Integrating Reinforcement Learning and Model Predictive Control for Autonomous Off-road Driving - Robotics Institute Carnegie Mellon University
Loading Events

PhD Speaking Qualifier

April

29
Wed
Anoushka Alavilli PhD Student Robotics Institute,
Carnegie Mellon University
Wednesday, April 29
12:00 pm to 1:30 pm
Gates Hillman Center 6115
Integrating Reinforcement Learning and Model Predictive Control for Autonomous Off-road Driving
Abstract: Safe and effective autonomous traversal of off-road terrain is challenging due to both terrain properties, such as low traction in sand or deformability of mud, and terrain geometries, including steep slopes, ditches, and uneven surfaces that can induce unsafe vehicle behaviors like excessive pitch and roll. Model Predictive Path Integral (MPPI) control provides a powerful framework for solving Model Predictive Control (MPC) problems and has demonstrated strong performance in off-road and agile locomotion tasks. Key to MPPI’s success are the parallelizable open-loop dynamics rollouts, the optimization costs for which are generally determined from a learned or predefined cost map of the terrain. While MPPI can be implemented in a purely physics-based formulation, there is growing interest in integrating data-driven methods to improve performance and adaptability.

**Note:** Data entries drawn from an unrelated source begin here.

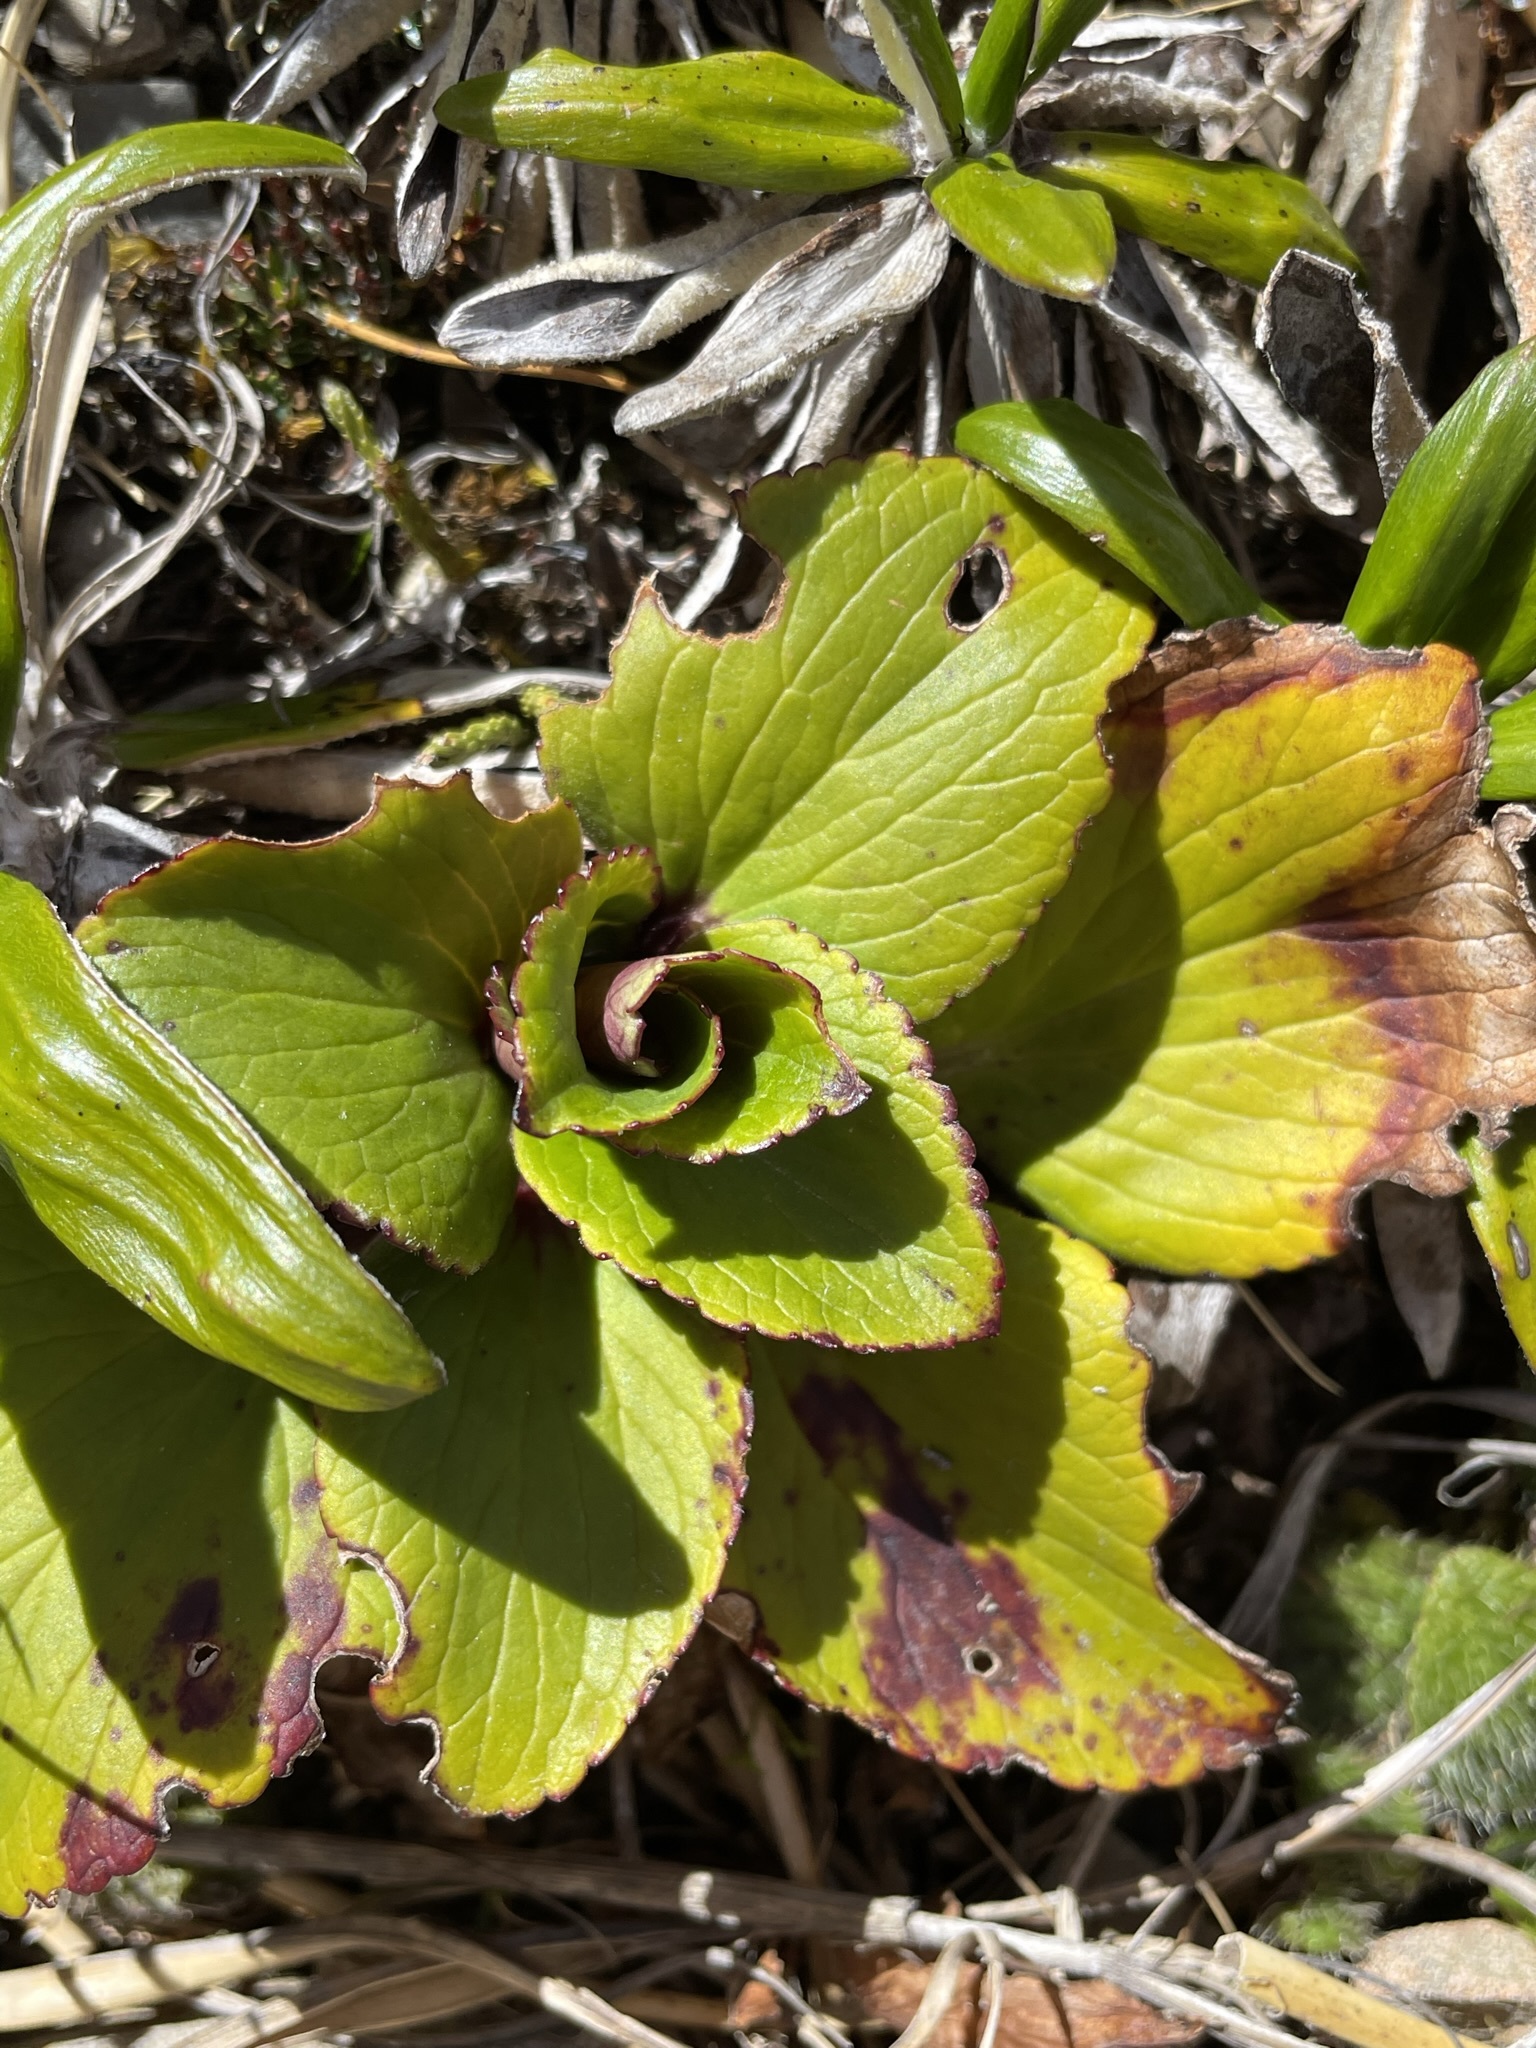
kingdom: Plantae
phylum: Tracheophyta
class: Magnoliopsida
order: Lamiales
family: Plantaginaceae
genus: Ourisia
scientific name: Ourisia calycina
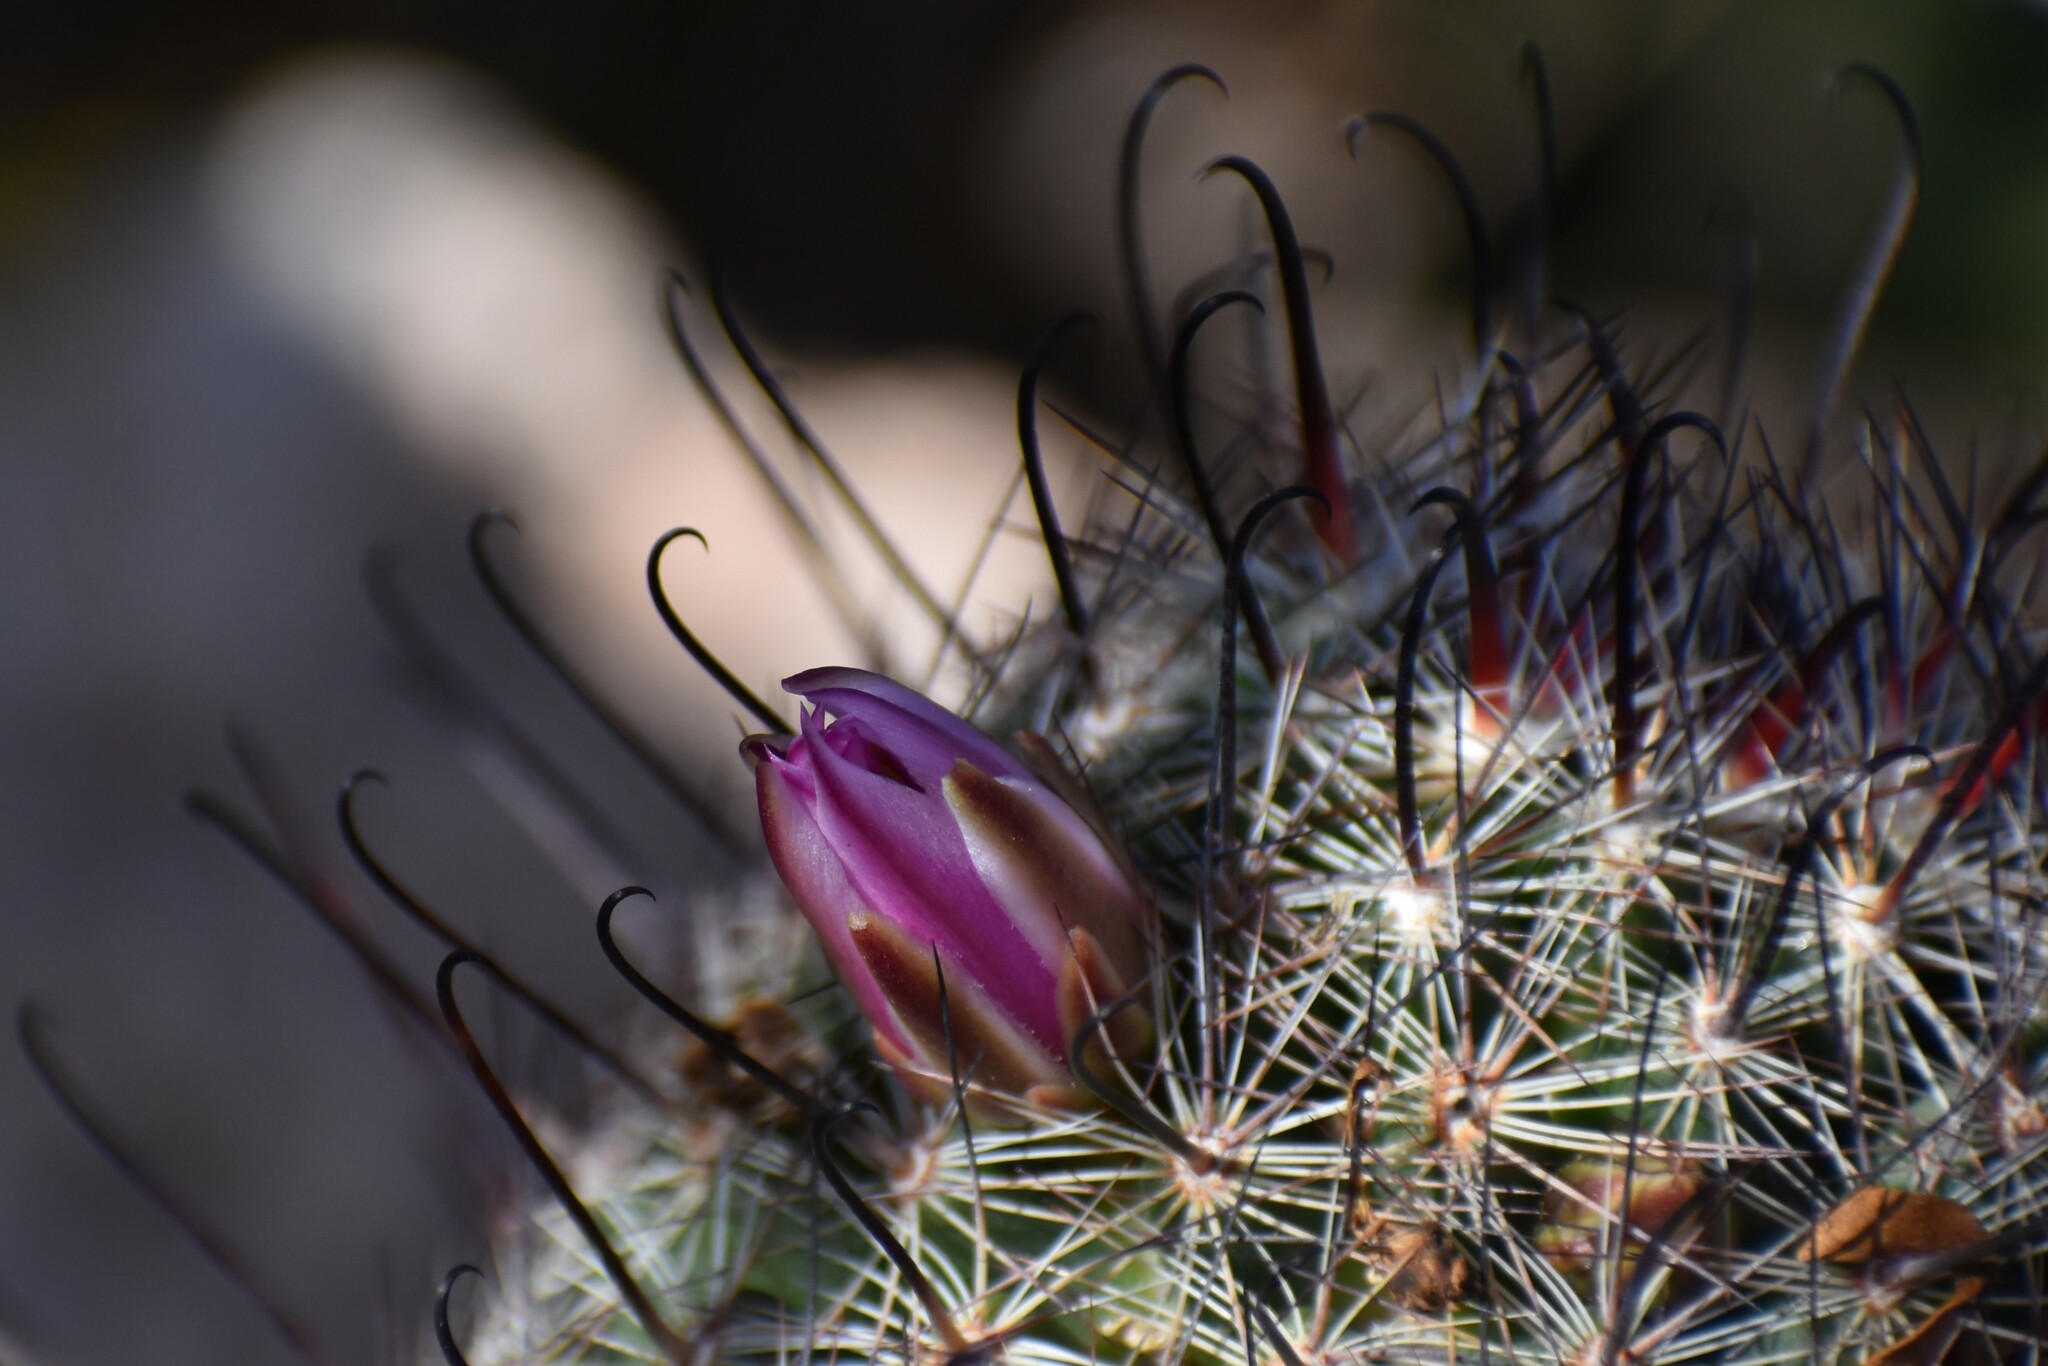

In this talk, we present Value Function-Guided MPPI, a hierarchical framework that integrates reinforcement learning (RL) with MPPI. Rather than relying on an explicit cost map, the planner uses a learned RL value function as an implicit, execution-aware objective, allowing trajectories to be evaluated based on the expected performance of the controller. MPPI performs trajectory exploration, while a pretrained RL policy executes the selected plans, creating a bidirectional feedback loop between planning and control. This removes the need for manual cost design and better aligns planning with execution dynamics. We evaluate the method in simulation and real-world field tests on a full-size Yamaha ATV, showing improved safety and goal-reaching performance in challenging terrain, and discuss sim-to-real challenges encountered.

Finally, we outline ongoing and future work that draws upon a growing body of literature reframing MPC itself as a learning problem, using RL to optimize parameters of the MPC formulation. Across the approaches discussed in this talk, we highlight key tradeoffs and design choices when integrating RL and MPC, such as sim-to-real transfer, robustness, and adaptability, thereby informing how algorithms should allocate responsibility between learning and control in real-world autonomous systems.

 
Committee:
Jeff Schneider (co-chair)
Guanya Shi (co-chair)
Wenshan Wang
Sam Triest